## What needs to be done
Would you retype the whole listing exactly, leaving its pictures out?

## Information provided

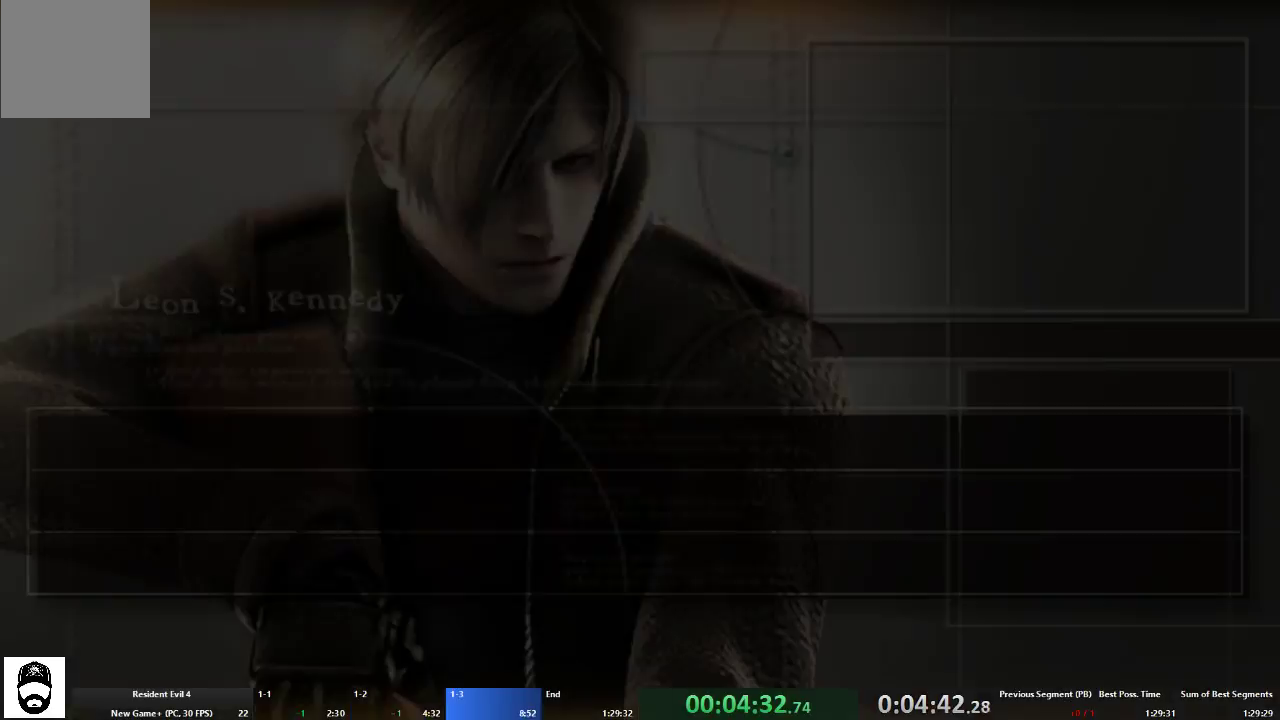
{"buttons": [], "left_stick": "center", "right_stick": "center", "events": [[367, "DPAD_RIGHT", "down"], [433, "DPAD_RIGHT", "up"]]}
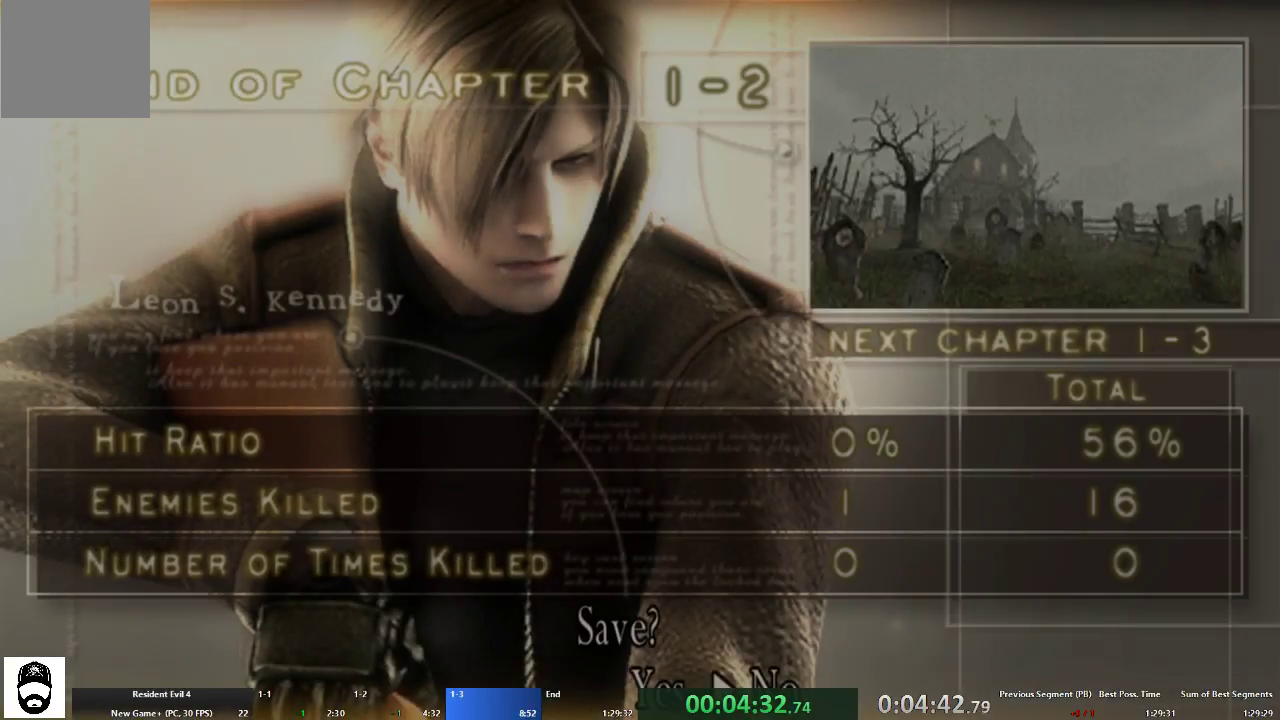
{"buttons": [], "left_stick": "center", "right_stick": "center", "events": [[167, "A", "down"], [233, "A", "up"], [333, "A", "down"], [433, "A", "up"]]}
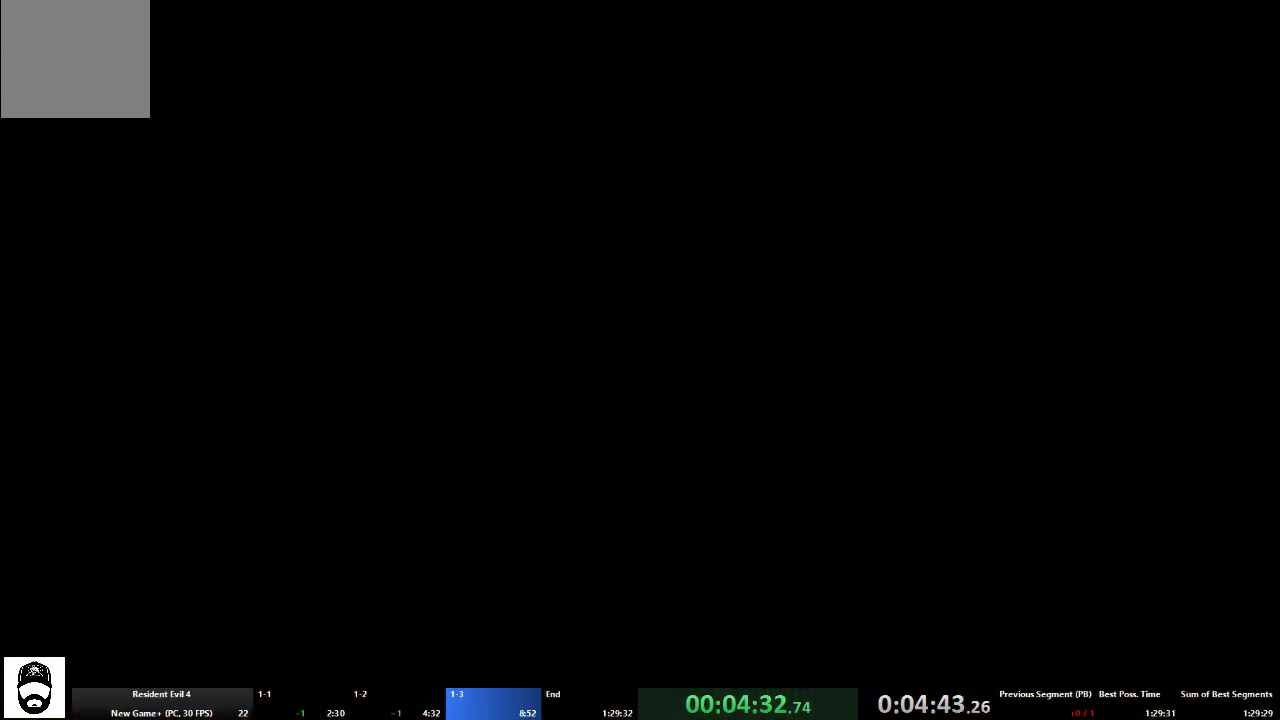
{"buttons": [], "left_stick": "down", "right_stick": "center", "events": [[33, "SELECT", "down"], [33, "left_stick", "down"], [233, "SELECT", "up"], [300, "SELECT", "down"], [367, "SELECT", "up"]]}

## Answer to this problem
{"buttons": [], "left_stick": "center", "right_stick": "center", "events": [[367, "DPAD_RIGHT", "down"], [433, "DPAD_RIGHT", "up"]]}
{"buttons": [], "left_stick": "center", "right_stick": "center", "events": [[167, "A", "down"], [233, "A", "up"], [333, "A", "down"], [433, "A", "up"]]}
{"buttons": [], "left_stick": "down", "right_stick": "center", "events": [[33, "SELECT", "down"], [33, "left_stick", "down"], [233, "SELECT", "up"], [300, "SELECT", "down"], [367, "SELECT", "up"]]}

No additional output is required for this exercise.